After staying at the factory for a few weeks, I grabbed some samples and started trying to get a pre-order from a supermarket chain. I got my first order from a famous chain in Beijing and with that in hand I set off to fundraise. I didn’t want to blow the opportunity by not having a team nor a financial foundation.

After over a year of working on my own, bootstrapping and investing all of my own money, I was excited to get funded and set up a team. After pitching to 100+ investors I had 4 investors practically confirmed, including Javier Mascherano, football legend and former Captain of FC Barcelona. Last minute they all backed down. This was a huge blow. After a few days, I concluded I had come too far to give up then, so I decided I would keep bootstrapping and show them how well the product would do in the market.

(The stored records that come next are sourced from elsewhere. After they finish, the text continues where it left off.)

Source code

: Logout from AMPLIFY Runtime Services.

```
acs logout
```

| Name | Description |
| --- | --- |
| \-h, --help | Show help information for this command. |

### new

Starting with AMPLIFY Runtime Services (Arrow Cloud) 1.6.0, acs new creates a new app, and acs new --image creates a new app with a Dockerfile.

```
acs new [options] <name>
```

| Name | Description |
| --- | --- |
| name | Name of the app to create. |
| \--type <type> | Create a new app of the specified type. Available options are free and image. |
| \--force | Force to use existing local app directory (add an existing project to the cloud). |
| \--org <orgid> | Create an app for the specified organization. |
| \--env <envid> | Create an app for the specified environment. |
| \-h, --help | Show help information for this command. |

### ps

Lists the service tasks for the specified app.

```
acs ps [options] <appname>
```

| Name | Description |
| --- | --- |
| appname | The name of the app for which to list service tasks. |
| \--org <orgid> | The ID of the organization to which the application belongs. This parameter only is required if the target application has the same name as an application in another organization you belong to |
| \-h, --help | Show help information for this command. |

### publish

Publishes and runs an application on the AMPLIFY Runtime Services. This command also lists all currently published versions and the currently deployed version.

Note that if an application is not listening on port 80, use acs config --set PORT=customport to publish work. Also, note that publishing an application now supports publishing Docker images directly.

Two months later, September last year, we hit the shelves for the first time. It was life or death, so imagine my nerves. Luckily, in less than a month Stokes became the category best-seller. Then I got into another chain in Shanghai, and the same happened!

Quickly, I put together a new pitch deck and went back to fundraising. Now we had sales and revenue, our valuation had to be higher. Most importantly, I needed it to be higher and use that as my small victory over the past failure. The round ended up being over-subscribed and our valuation increased 35%.

Fast-forward to today, we are sold in 100+ stores and online across China. This month we are entering national chains OLE华润 and Alibaba’s Hema盒马. Despite the pandemic, we have seen our sales double every month since early this year.

I’ve been fortunate to put together a team of industry leaders. Our CMO comes from 蒙牛 and 新希望; our Director of R&D from 百草味 and 雨润; our flavor innovation in charge of a Michelin Star Chef, among a few other teammates.

Among our investors, which leading investor ended up being Javier Mascherano, are also 4 fellow Schwarzman Scholars from the first cohort and my good friends: Jay Li, Teddy Cohan, Zach Kay and Andrew Schoen.

It has been an exciting and incredibly challenging few years. China is the world’s largest consumer market but is also the most complex. Since I graduated from Schwarzman Scholars 3 years ago, I have studied Chinese every day. Today I work, manage our factories and negotiate with suppliers fully in Chinese.

My company Stokes is still very small, and we can still add chapters to our successful story. But whatever we have accomplished, I wouldn’t have been able to do it without Schwarzman Scholars.